● Entries supplied:
◆ ◆ ◆

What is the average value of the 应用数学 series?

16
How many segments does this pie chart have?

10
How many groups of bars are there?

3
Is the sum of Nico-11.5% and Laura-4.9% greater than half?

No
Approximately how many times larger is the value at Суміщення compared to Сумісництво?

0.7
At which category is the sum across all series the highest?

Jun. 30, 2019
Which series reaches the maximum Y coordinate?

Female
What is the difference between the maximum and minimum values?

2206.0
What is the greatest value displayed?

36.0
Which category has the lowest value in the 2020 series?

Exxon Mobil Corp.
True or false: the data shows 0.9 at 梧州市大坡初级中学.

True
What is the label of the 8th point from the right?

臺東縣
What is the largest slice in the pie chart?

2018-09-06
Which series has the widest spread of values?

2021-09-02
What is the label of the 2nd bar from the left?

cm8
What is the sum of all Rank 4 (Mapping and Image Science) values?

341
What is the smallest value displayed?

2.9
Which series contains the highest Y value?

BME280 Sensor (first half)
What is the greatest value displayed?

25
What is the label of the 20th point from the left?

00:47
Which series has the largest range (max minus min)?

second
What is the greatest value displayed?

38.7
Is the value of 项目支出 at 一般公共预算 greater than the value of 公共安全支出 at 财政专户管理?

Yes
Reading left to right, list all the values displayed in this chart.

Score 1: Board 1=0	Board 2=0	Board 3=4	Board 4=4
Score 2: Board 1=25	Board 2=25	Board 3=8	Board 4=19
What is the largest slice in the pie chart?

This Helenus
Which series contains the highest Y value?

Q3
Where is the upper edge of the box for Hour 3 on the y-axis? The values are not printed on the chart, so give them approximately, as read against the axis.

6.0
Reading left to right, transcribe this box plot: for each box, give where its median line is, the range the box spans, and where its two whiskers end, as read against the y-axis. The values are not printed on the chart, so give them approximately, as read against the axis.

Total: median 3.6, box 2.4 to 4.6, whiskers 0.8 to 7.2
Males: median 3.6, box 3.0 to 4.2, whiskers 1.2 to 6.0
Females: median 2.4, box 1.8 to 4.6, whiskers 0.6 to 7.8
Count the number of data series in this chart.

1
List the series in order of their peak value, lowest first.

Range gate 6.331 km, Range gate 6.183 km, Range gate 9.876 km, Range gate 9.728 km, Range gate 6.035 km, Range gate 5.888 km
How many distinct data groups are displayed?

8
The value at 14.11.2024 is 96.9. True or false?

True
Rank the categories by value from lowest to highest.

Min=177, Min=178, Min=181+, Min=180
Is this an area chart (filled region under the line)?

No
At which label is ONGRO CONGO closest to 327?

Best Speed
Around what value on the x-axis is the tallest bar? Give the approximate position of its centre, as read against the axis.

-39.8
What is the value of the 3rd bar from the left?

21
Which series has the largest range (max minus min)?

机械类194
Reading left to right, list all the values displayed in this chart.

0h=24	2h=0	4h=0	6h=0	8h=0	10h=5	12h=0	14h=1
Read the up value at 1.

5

◆ ◆ ◆

● Description of the task: Reproduce the records word for word, starting at the very first line and continuing through the line that contains "List the series".

● Answer to the problem:
What is the average value of the 应用数学 series?

16
How many segments does this pie chart have?

10
How many groups of bars are there?

3
Is the sum of Nico-11.5% and Laura-4.9% greater than half?

No
Approximately how many times larger is the value at Суміщення compared to Сумісництво?

0.7
At which category is the sum across all series the highest?

Jun. 30, 2019
Which series reaches the maximum Y coordinate?

Female
What is the difference between the maximum and minimum values?

2206.0
What is the greatest value displayed?

36.0
Which category has the lowest value in the 2020 series?

Exxon Mobil Corp.
True or false: the data shows 0.9 at 梧州市大坡初级中学.

True
What is the label of the 8th point from the right?

臺東縣
What is the largest slice in the pie chart?

2018-09-06
Which series has the widest spread of values?

2021-09-02
What is the label of the 2nd bar from the left?

cm8
What is the sum of all Rank 4 (Mapping and Image Science) values?

341
What is the smallest value displayed?

2.9
Which series contains the highest Y value?

BME280 Sensor (first half)
What is the greatest value displayed?

25
What is the label of the 20th point from the left?

00:47
Which series has the largest range (max minus min)?

second
What is the greatest value displayed?

38.7
Is the value of 项目支出 at 一般公共预算 greater than the value of 公共安全支出 at 财政专户管理?

Yes
Reading left to right, list all the values displayed in this chart.

Score 1: Board 1=0	Board 2=0	Board 3=4	Board 4=4
Score 2: Board 1=25	Board 2=25	Board 3=8	Board 4=19
What is the largest slice in the pie chart?

This Helenus
Which series contains the highest Y value?

Q3
Where is the upper edge of the box for Hour 3 on the y-axis? The values are not printed on the chart, so give them approximately, as read against the axis.

6.0
Reading left to right, transcribe this box plot: for each box, give where its median line is, the range the box spans, and where its two whiskers end, as read against the y-axis. The values are not printed on the chart, so give them approximately, as read against the axis.

Total: median 3.6, box 2.4 to 4.6, whiskers 0.8 to 7.2
Males: median 3.6, box 3.0 to 4.2, whiskers 1.2 to 6.0
Females: median 2.4, box 1.8 to 4.6, whiskers 0.6 to 7.8
Count the number of data series in this chart.

1
List the series in order of their peak value, lowest first.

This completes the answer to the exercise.